• _Aim of the task_: For the listing underneath, give the count of lines containing the string "happens" and nothing further.

• _Records to process_:

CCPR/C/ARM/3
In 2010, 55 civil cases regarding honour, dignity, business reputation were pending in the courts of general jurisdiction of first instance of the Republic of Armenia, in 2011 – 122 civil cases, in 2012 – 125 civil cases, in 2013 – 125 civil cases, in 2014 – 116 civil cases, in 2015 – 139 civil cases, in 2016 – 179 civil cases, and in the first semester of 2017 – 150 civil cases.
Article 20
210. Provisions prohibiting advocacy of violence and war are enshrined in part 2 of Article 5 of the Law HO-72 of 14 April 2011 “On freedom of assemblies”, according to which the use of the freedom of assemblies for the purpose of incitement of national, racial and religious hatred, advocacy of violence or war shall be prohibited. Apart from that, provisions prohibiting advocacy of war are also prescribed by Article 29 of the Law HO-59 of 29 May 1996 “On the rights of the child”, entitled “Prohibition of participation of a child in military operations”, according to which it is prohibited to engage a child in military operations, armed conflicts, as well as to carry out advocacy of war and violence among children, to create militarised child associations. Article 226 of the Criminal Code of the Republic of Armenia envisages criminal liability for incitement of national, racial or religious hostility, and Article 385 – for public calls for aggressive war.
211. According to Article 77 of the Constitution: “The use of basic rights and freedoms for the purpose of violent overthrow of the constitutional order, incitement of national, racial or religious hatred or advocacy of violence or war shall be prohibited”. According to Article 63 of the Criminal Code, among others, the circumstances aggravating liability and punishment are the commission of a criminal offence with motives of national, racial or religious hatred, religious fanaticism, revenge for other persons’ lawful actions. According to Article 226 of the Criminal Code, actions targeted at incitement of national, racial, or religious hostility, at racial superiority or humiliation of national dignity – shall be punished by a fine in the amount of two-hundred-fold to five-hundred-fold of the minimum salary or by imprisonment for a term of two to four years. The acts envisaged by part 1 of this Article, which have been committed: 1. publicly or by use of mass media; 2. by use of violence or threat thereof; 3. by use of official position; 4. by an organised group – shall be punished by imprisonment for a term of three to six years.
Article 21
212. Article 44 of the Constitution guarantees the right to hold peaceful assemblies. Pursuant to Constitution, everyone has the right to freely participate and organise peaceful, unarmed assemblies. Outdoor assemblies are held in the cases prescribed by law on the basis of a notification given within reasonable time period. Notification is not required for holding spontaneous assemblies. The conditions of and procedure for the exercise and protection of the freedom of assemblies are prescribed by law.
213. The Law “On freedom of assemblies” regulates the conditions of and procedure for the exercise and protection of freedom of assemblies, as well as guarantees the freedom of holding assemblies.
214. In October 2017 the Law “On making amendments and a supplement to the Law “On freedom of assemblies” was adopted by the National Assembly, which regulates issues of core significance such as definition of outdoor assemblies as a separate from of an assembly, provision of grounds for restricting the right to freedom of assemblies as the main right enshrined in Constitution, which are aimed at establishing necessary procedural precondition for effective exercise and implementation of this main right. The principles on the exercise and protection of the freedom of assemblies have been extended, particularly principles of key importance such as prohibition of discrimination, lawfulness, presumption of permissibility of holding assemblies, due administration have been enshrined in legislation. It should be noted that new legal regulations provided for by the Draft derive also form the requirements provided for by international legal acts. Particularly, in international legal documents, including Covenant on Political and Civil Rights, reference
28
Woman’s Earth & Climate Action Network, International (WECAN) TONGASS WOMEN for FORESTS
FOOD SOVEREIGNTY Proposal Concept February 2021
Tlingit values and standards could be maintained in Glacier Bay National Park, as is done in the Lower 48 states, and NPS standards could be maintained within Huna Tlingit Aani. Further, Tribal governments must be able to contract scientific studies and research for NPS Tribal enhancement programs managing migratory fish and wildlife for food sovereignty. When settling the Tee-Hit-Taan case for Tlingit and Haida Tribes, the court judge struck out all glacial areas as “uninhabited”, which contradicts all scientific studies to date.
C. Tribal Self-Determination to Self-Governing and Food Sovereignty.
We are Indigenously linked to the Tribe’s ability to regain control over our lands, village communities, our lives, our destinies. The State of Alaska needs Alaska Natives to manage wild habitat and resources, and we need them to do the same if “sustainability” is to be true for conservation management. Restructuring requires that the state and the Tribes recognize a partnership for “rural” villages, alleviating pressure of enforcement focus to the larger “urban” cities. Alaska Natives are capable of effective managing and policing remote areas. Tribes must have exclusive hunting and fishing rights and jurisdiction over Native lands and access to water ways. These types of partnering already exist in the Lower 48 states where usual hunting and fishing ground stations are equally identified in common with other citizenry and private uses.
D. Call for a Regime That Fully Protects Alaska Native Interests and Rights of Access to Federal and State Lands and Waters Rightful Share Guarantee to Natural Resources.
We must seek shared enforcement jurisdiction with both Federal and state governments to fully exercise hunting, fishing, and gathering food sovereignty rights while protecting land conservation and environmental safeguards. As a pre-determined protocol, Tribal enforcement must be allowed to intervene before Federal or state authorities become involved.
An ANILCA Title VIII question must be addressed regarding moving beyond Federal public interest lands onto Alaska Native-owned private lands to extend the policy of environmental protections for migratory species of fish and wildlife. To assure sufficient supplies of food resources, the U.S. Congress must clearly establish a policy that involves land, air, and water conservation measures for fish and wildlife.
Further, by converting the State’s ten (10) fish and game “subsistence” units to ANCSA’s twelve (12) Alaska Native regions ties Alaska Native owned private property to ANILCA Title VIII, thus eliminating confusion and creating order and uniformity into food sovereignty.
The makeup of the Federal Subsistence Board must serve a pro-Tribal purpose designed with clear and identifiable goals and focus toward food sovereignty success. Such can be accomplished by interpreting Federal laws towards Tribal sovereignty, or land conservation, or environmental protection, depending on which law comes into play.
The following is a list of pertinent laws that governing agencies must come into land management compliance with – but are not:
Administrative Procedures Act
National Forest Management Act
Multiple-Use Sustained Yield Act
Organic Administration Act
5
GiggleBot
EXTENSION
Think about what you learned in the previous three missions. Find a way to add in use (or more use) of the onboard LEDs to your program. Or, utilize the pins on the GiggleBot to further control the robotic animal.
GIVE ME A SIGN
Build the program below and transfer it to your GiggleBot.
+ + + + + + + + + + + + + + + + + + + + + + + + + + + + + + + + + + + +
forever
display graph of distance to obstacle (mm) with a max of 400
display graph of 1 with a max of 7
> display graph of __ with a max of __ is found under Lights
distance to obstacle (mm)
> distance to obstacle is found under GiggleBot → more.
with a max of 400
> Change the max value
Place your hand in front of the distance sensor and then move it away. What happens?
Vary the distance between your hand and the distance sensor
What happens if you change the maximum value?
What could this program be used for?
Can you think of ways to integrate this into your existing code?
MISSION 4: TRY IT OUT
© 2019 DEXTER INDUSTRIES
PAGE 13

• _Task response_: 2